静的なElementorカードでは、あるページでは「3500円」、別のページでは「3,500 円」、別のカードでは「税込3,500円」と表記が揺れがちです。JetEngineで数値を保存し、表示だけ整えると、入力と表示の役割が分かれます。これは小さな違いですが、更新頻度が高いサイトほど効いてきます。
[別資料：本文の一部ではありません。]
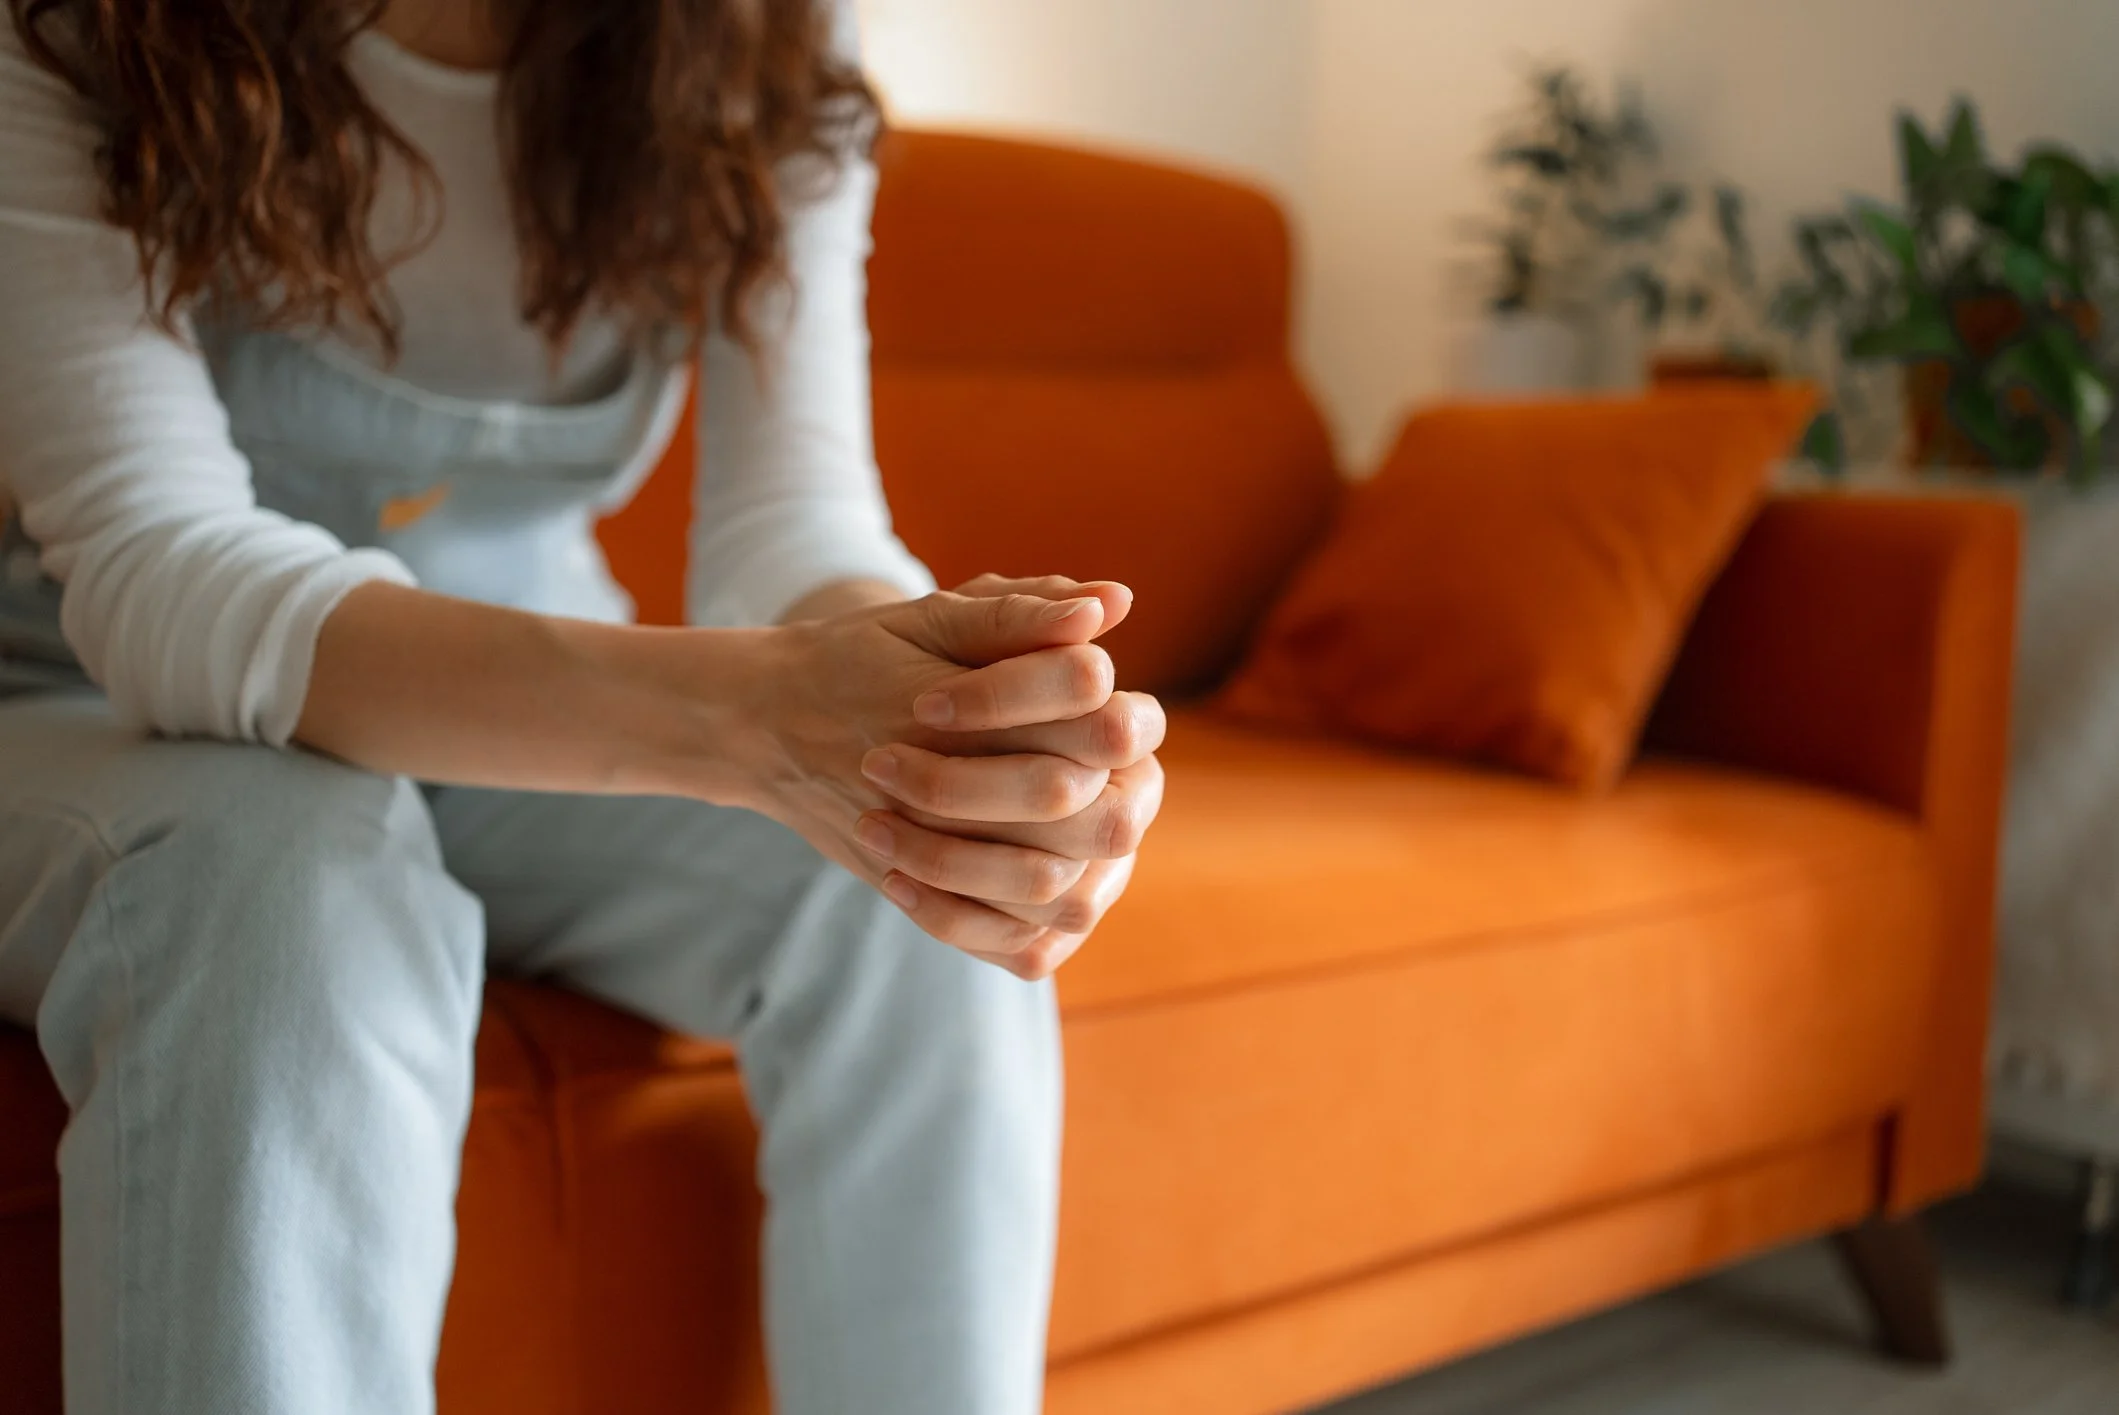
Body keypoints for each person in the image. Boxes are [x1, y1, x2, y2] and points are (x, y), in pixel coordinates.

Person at [0, 1, 1166, 1411]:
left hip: (532, 693)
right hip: (85, 700)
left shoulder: (764, 35)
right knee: (289, 884)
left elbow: (789, 530)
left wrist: (949, 709)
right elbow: (156, 566)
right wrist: (751, 715)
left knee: (902, 859)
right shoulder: (82, 30)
また、あとから絞り込み検索を入れたい場合にも役立ちます。参加費をNumber型で持っていれば、無料イベントだけを出す、価格順に並べる、といった拡張がしやすくなります。表示のために「3,500円(税込)」という文字列だけを保存してしまうと、後で条件に使いにくくなります。
初心者が気をつけたいこと
本番テーマのファイルを直接編集するのは避けてください。スニペット管理プラグイン、子テーマ、検証サイトを使い、問題が出たらすぐ停止できる形にします。
JetEngineとコードを組み合わせるときは、次を確認してください。
- 公式プラグインを使い、ライセンスとアップデートを維持する
- 本番サイトではなく検証サイトで先に試す
- CPTや入力項目の名前を途中で変える前にバックアップを取る
- ユーザー入力を表示する場合はエスケープする
- フォーム、会員、予約、決済に近い処理では権限確認を省略しない
- 大量の一覧や複雑な条件では表示速度を確認する
- 何でもコードで解決せず、まずJetEngine標準設定でできるか見る
今回のスニペットは表示専用です。投稿を作ったり、削除したり、権限を変えたりするコードではありません。初心者のうちは、こうした安全な表示補助から始めると、JetEngineの標準設定との役割分担がつかみやすくなります。
この作り方が向いている人、向いていない人
向いているのは、JetEngineの一覧表示は作れるようになったけれど、細かな表示整形で少し物足りなさを感じている人です。イベント一覧、講座一覧、料金一覧、制作事例一覧のように、入力値を読みやすく整えて見せたいサイトで使いやすい考え方です。
向いていないのは、コードで本格的な業務システムを作りたいケースです。会員別の権限、決済、予約枠の在庫、個人情報の閲覧制御、外部API連携などは、短い表示スニペットの範囲を超えます。その場合は、要件整理、専用プラグイン、開発者レビュー、セキュリティ確認を含めて進めてください。
まとめ
JetEngineをカスタムコードで拡張するときは、いきなり大きな仕組みを作ろうとしないことが大切です。まずJetEngineでイベントCPT、開催日、参加費、募集状況を作り、Elementorの一覧テンプレートで表示します。そのうえで、価格や日付のような小さな表示整形だけを、WordPress標準のショートコードで補います。
この分け方なら、JetEngineの管理しやすさを残しながら、標準設定の一歩先の表示を作れます。静的ページから一歩進めたいElementorユーザーにとって、最初に試すカスタムコードは「保存処理」ではなく「表示の整形」から始めるのが安全です。